A Perfect Family Photo

A long time ago on a warm sunny day, eager little shoes make their way through tickling green grass. The teetering toddler, eyes sparkling, grasps her mother’s hands. Just a few feet from the waiting father the young mother lets go of the tiny fingers and they both watch proudly as their giggling daughter takes her first solo steps to rest her hands on her father’s leg. The excited mother runs to the house to return with the camera to capture this perfect family moment.

Eugene pauses his mending, Gloria at his knee with Marguerite’s shadow in the foreground.
Photo taken early September, 1950

I am unsure of the scene that played out before the shutter was triggered. I imagine it as a special event, such as I took the liberty to describe, as film would have been expensive to waste. I am almost there in that photo, just out of view, because I can feel the ground underfoot, smell the air and hear the sound of distant waves swish as they reach the shore in the background. I feel the soft breeze that teases the man’s hair and I can hear his voice as he softly coos to the tiny girl at his knee, just like he used to do to me. This photo was captured 15 years before my arrival on this earth, but the man in the centre of the photo would play a huge role in my life.

After bobbing back and forth across the Atlantic on a WWII Flower Class corvette, Eugene Perry came back home to North East Harbour, Shelburne County, NS in late 1945. He built a house on the property next door to his father’s and, a true man of the sea, started his work-life as a fisherman catching herring in the summer and lobster in the winter. Soon after, he married Lena “Marguerite” Smith and they began their life together in the little house on the hill overlooking the harbour.

The fishing industry is quite a bit different today compared to years ago, and actual fishing was only part of the job. The rest was all the never-ending chores entailed around the tools, gear and equipment of the trade. From the boat that safely held them in the palm of the cold moody ocean to the nets and traps that captured and brought to the sea’s surface each day’s catch, it was a constant agenda of building, repainting, repairing and replacing; all by hand. And it all catered to the weather and the seasons as to which chores needed to be completed and when.

I have been told by family members that Marguerite was a worker who could be seen “on the hill” mending nets alongside her husband to aid with the constant to-do list. To mend a net, a wooden chair would be borrowed from the kitchen – I still have the table and two of the four chairs which Eugene ordered from an Eaton’s catalogue – and carried out to the hill to sit on. A damaged net was laid out, dry and ready to be stretched and pulled taught by strong hands that cinched knots and repaired holes, most likely torn by a large vigorously-wriggling fish desperate to escape.

One of my stepfather’s chairs ordered from the Eaton’s catalogue. It could be the very chair he is sitting on in the photo above.
A needle used to mend nets; it is still wrapped with twine from when my stepfather used it last, probably back in the 1980s. I believe Eugene would have hand carved this needle as many fishermen’s tools were handmade at that time.

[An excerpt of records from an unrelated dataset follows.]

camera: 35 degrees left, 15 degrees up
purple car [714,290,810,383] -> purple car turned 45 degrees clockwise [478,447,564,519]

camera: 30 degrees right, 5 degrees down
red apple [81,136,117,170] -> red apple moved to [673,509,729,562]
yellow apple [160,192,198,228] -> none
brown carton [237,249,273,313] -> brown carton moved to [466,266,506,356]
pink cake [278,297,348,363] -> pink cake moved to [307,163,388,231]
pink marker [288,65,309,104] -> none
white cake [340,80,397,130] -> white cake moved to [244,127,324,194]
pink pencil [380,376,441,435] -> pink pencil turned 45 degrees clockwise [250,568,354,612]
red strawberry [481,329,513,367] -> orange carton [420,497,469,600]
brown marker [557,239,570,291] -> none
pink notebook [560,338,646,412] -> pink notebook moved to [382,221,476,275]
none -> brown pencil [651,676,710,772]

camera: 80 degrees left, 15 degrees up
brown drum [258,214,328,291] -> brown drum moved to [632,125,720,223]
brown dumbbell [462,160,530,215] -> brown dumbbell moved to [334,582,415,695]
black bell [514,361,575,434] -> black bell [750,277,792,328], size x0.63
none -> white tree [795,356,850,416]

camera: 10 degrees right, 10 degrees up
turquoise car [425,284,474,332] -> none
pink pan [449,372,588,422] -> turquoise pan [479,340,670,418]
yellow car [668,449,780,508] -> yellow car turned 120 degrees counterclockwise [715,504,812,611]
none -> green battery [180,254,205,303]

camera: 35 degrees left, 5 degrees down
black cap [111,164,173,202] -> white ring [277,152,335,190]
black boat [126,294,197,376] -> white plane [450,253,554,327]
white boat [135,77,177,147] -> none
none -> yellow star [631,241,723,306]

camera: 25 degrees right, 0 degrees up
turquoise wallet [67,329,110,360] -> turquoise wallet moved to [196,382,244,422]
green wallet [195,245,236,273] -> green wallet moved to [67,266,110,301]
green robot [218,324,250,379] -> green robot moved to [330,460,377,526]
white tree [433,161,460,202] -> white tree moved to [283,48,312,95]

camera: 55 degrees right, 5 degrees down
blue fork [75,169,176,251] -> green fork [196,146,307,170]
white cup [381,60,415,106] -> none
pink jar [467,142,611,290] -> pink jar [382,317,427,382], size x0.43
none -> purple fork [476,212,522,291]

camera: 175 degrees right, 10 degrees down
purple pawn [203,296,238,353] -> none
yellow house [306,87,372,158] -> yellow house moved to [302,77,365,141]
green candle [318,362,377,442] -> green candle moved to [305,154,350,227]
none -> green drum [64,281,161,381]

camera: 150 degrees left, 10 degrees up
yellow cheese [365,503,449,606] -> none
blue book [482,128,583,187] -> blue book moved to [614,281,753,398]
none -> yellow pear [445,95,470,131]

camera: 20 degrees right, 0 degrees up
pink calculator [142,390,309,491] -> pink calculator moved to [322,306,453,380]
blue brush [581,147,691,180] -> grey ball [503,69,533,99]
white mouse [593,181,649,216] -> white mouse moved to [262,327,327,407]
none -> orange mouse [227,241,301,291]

As with all young couples after the war, they wanted to start a family. Disappointment would come with the birth of a stillborn baby girl on November 20, 1947. But their prayers would be answered on September 29, 1949 with the birth of a healthy baby girl. They named her Gloria Lena Perry and she was their pride and joy.

I have several photos of Gloria which I will share in future posts. She and I, in a way, were somewhat alike. We grew up in the same house and the same neighbourhood, although years apart. We also loved spending time around our (step)father. We would eventually meet each other after her mother passes away from pneumonia on March 21, 1965. The loss of Marguerite was devastating for Gloria and her father. Eugene struggled with preparing for the upcoming herring fishing season with a 15-year old daughter to care for. Enter my mother and I. But that is a story for another day.

This family photo is so heartwarming, and tells so many stories. As a child who grew up on that same property, I recognize that spot where Eugene is sitting. I have stood there many times to look out at the harbour beyond the ledge in the background. Eugene is wearing his Royal Navy issued pants as he would have stated they were “still good enough” after wearing them home from the war as there was “nothing wrong with them”. A package of cigarettes(?) is stuffed in his shirt pocket. (If you think you recognize what is in his pocket, please let me know in the comments below.)

It is a warm sunny day as you can tell by the little dress Gloria is wearing. She would have been close to a year old. It was late summer and just before her 1st birthday at the end of September. The sun played an important role that day as well; without it, Marguerite’s shadow would not be in the foreground. You can see how she holds the camera about chest height, her elbow at her side, her head tilted down as she centres the subjects in the camera-top viewfinder before pressing the shutter. This camera would be the same Kodak Eugene bought just before heading to war.

I am unaware of any other photos of Marguerite, and I feel this is probably the only photo of this little family unit. Yet, in its own way, it is perfect. In that moment they are together and happy, and what can be more perfect than that?

“The best thing about a picture is that it never changes, even when the people in it do.”